When Peter and John were ordered by the authorities to cease proclaiming Jesus as the resurrected Lord, those in opposition to the gospel thought they had silenced them. Yet, Peter and John, along with the other apostles, prayed for courage and boldness. They prayed the Holy Spirit would give them power to proclaim the message of salvation through Jesus Christ. As they did so, the church grew rapidly.
Today, the world continues to have little tolerance for the gospel. Yet, emboldened by the same Holy Spirit, Christians are called to share their faith. Pray for boldness and courage. Share your faith with others that they too may hear the redeeming Word of God and believe it.
Prayer: Embolden us, O God, that we would share your Word with the world around us. Amen.
Matthew 13:1-9, Leviticus 26:1-20, 1 Timothy 2:1-6
I am amazed by people who solve math problems with relative ease. Math is not my forte; I do not have a head for numbers. In the classroom, I needed to concentrate on every word from my teacher’s lips yet, solving equations still came with difficulty. I simply did not understand the concepts. Those who perform well in math do so because they not only understand, they can visualize the steps in determining the solution. But solving the problem is not always enough. At some point, one must put what is learned into practice.

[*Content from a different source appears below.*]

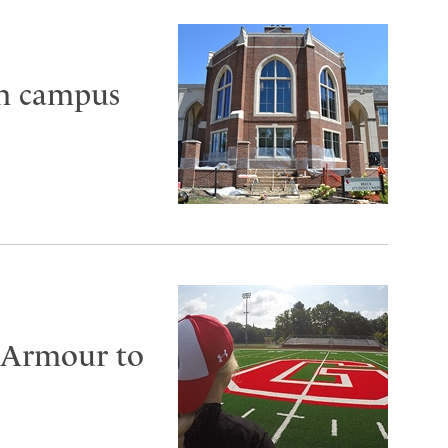
in campus
 Armour to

Our lessons today have to do with hearing and understanding. In Leviticus, God calls the Israelites to hear his commands and understand them to be the parameters of godly living. Paul teaches the church in 1 Timothy that loving, caring, and praying for one another leads to a peaceful and blessed life. In Matthew, Jesus says those who receive God’s Word and understand it are those who hold fast to all Christ commanded. Hearing God’s word is not enough. We must strive to understand the gospel and put it into action. Doing this we live into the fullness of our calling as disciples of our Lord Jesus.
Prayer: Lord, let my heart be good soil open to the seed of your Word. Amen.
Matthew 6:1-6, 16-18
Imagine holding in your hand a fresh, bright, red apple. There is not a single blemish on it; the apple is perfect and you cannot wait to take a bite. Sinking your teeth into the fruit, you suddenly realize there is something dreadfully wrong. The inside of the apple is not nearly as appetizing as you first thought. It is actually rotten at the core. In his Sermon on the Mount, Jesus did not discuss apples, but he did address things that on the outside seemed pleasing, but were much less so at the center.
In the Sermon on the Mount, Jesus points out the difference between putting one’s self-righteousness on display in order to be seen by others, and practicing spiritual discipline in order to be seen by God. God calls people to worship, pray, give alms, and practice other forms of spiritual discipline. Jesus teaches that we should do these things in such a way that we might glorify and draw close to our Father in heaven. Our Savior gives clear instructions about how to live as a child of God, so that unlike the rotten apple, our outward appearance matches our core of love and commitment to God.
Prayer: Holy God, may the words of my mouth and the meditations of my heart be acceptable in your sight. Amen.